Pore characterization and event recording was accomplished by placing the nanopore between two electrolytic half cells filled with buffered potassium chloride (2 M KCl). The nanopore chip was held in place using a custom built polycarbonate flow cell with PDMS gaskets to assure that the only path of ionic current is through the nanopore. Electrodes (Ag/AgCl) were placed in both chambers and connected to the headstage of a patch clamp amplifier (Axopatch 200B, Molecular Devices Inc.) which allowed the ionic current to be measured at various applied voltages. Signals were recorded at 250 kHz with a lowpass Bessel filter of 10 kHz. Conductance measurements were performed prior to each experiment and were found to be within 5% of each other. A graphical representation of our custom-built flow cell used for all experiments, a TEM image of a 15 nm pore and IV-curve graphs for several pores are shown in the supplementary information.

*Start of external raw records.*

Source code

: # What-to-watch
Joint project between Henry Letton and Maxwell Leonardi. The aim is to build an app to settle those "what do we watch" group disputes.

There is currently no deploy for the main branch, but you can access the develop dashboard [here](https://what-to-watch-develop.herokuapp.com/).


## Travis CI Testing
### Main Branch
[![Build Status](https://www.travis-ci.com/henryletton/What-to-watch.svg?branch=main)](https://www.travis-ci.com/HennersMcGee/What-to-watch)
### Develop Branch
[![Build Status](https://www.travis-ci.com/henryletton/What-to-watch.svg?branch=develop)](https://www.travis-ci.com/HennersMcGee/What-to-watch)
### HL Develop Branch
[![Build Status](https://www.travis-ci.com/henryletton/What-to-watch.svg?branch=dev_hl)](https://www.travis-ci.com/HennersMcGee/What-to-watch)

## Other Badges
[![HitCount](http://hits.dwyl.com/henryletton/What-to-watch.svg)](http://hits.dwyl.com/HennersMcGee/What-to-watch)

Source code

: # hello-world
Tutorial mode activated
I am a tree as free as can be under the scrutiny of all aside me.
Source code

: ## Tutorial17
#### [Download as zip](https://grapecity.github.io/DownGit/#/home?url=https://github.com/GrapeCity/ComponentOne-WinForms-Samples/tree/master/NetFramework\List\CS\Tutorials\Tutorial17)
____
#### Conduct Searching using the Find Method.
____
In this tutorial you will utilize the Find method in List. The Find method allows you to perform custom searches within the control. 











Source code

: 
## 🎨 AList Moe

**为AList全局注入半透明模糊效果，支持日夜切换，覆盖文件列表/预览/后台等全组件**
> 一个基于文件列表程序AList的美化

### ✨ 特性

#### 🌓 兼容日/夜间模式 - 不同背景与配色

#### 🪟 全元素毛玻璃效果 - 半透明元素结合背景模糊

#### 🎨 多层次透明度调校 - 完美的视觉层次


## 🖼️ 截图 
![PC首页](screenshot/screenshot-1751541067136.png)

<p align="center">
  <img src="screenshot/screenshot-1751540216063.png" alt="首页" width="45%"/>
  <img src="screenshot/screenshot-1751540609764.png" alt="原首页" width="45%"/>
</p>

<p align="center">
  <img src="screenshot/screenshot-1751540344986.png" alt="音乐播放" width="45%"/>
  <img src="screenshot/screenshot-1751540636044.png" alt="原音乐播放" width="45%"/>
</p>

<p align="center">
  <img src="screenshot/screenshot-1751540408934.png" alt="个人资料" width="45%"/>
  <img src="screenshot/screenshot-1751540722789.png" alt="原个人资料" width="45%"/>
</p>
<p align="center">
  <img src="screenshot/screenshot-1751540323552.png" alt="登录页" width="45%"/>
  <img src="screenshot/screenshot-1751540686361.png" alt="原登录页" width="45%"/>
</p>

Data acquisition and analysis

Prior to each experiment, protein solutions were made fresh by diluting the desired protein into buffered KCl for a final protein concentration of 10 nM (diluted in 2 M KCl, 10 mM potassium phosphate buffer, pH 7). After characterization of the pore, protein was injected into one chamber of the flow cell while a constant voltage is applied across the pore. Protein translocation events, defined as transient decreases in current, were detected using a threshold and characterizing features were extracted including event duration and event amplitude. For gold nanoparticle translocation data, the same 15 nm pore was used except with a reduced KCl concentration (0.2 M) to reduce aggregation (0.15 mM triton was also used to reduce aggregation). Particles were obtained through Cytodiagnostics Inc. Event detection was performed using custom Matlab scripts. Residence times were calculated by using the width of the event half-way between the baseline current value and the maximum current drop value. Event statistics (i.e. average current drop value and average translocation time) were obtained by Gaussian and Exponential fits of the data histograms using Origin 8.1.